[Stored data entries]
=== Begin Enclosure ===

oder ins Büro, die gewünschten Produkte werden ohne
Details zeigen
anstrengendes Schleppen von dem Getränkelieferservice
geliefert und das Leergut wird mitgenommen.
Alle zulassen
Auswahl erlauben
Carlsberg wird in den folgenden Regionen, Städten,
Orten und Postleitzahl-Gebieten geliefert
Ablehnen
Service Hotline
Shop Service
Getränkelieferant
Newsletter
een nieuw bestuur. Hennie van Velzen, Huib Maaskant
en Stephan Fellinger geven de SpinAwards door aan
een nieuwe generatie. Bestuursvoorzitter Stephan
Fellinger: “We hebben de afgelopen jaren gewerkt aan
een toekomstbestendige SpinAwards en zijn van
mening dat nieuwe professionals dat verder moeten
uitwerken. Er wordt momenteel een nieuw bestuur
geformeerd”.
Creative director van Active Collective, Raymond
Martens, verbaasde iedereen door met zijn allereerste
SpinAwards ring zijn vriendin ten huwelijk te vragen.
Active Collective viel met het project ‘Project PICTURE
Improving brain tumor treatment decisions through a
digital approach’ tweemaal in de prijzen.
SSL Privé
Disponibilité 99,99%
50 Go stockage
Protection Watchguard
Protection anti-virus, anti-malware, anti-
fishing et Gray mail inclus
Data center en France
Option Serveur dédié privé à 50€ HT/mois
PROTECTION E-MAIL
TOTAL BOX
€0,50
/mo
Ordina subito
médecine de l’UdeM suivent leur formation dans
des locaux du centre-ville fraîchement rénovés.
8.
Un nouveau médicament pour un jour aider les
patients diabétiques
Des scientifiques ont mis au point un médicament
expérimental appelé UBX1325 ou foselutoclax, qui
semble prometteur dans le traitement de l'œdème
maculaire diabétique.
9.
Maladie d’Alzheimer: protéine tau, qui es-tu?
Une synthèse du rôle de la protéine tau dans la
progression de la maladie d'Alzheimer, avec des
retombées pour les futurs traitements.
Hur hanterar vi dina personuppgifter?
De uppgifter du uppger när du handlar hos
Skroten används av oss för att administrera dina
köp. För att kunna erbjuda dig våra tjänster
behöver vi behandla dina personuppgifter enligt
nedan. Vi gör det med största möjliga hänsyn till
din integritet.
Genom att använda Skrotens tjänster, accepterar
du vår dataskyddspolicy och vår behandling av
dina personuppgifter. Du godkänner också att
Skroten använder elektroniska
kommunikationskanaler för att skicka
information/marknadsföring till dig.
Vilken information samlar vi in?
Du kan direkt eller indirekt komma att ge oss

=== End Enclosure ===

[HOW TO COMPLETE THIS TASK]
Copy out all the entries exactly once more.

[OUTPUT]
oder ins Büro, die gewünschten Produkte werden ohne
Details zeigen
anstrengendes Schleppen von dem Getränkelieferservice
geliefert und das Leergut wird mitgenommen.
Alle zulassen
Auswahl erlauben
Carlsberg wird in den folgenden Regionen, Städten,
Orten und Postleitzahl-Gebieten geliefert
Ablehnen
Service Hotline
Shop Service
Getränkelieferant
Newsletter
een nieuw bestuur. Hennie van Velzen, Huib Maaskant
en Stephan Fellinger geven de SpinAwards door aan
een nieuwe generatie. Bestuursvoorzitter Stephan
Fellinger: “We hebben de afgelopen jaren gewerkt aan
een toekomstbestendige SpinAwards en zijn van
mening dat nieuwe professionals dat verder moeten
uitwerken. Er wordt momenteel een nieuw bestuur
geformeerd”.
Creative director van Active Collective, Raymond
Martens, verbaasde iedereen door met zijn allereerste
SpinAwards ring zijn vriendin ten huwelijk te vragen.
Active Collective viel met het project ‘Project PICTURE
Improving brain tumor treatment decisions through a
digital approach’ tweemaal in de prijzen.
SSL Privé
Disponibilité 99,99%
50 Go stockage
Protection Watchguard
Protection anti-virus, anti-malware, anti-
fishing et Gray mail inclus
Data center en France
Option Serveur dédié privé à 50€ HT/mois
PROTECTION E-MAIL
TOTAL BOX
€0,50
/mo
Ordina subito
médecine de l’UdeM suivent leur formation dans
des locaux du centre-ville fraîchement rénovés.
8.
Un nouveau médicament pour un jour aider les
patients diabétiques
Des scientifiques ont mis au point un médicament
expérimental appelé UBX1325 ou foselutoclax, qui
semble prometteur dans le traitement de l'œdème
maculaire diabétique.
9.
Maladie d’Alzheimer: protéine tau, qui es-tu?
Une synthèse du rôle de la protéine tau dans la
progression de la maladie d'Alzheimer, avec des
retombées pour les futurs traitements.
Hur hanterar vi dina personuppgifter?
De uppgifter du uppger när du handlar hos
Skroten används av oss för att administrera dina
köp. För att kunna erbjuda dig våra tjänster
behöver vi behandla dina personuppgifter enligt
nedan. Vi gör det med största möjliga hänsyn till
din integritet.
Genom att använda Skrotens tjänster, accepterar
du vår dataskyddspolicy och vår behandling av
dina personuppgifter. Du godkänner också att
Skroten använder elektroniska
kommunikationskanaler för att skicka
information/marknadsföring till dig.
Vilken information samlar vi in?
Du kan direkt eller indirekt komma att ge oss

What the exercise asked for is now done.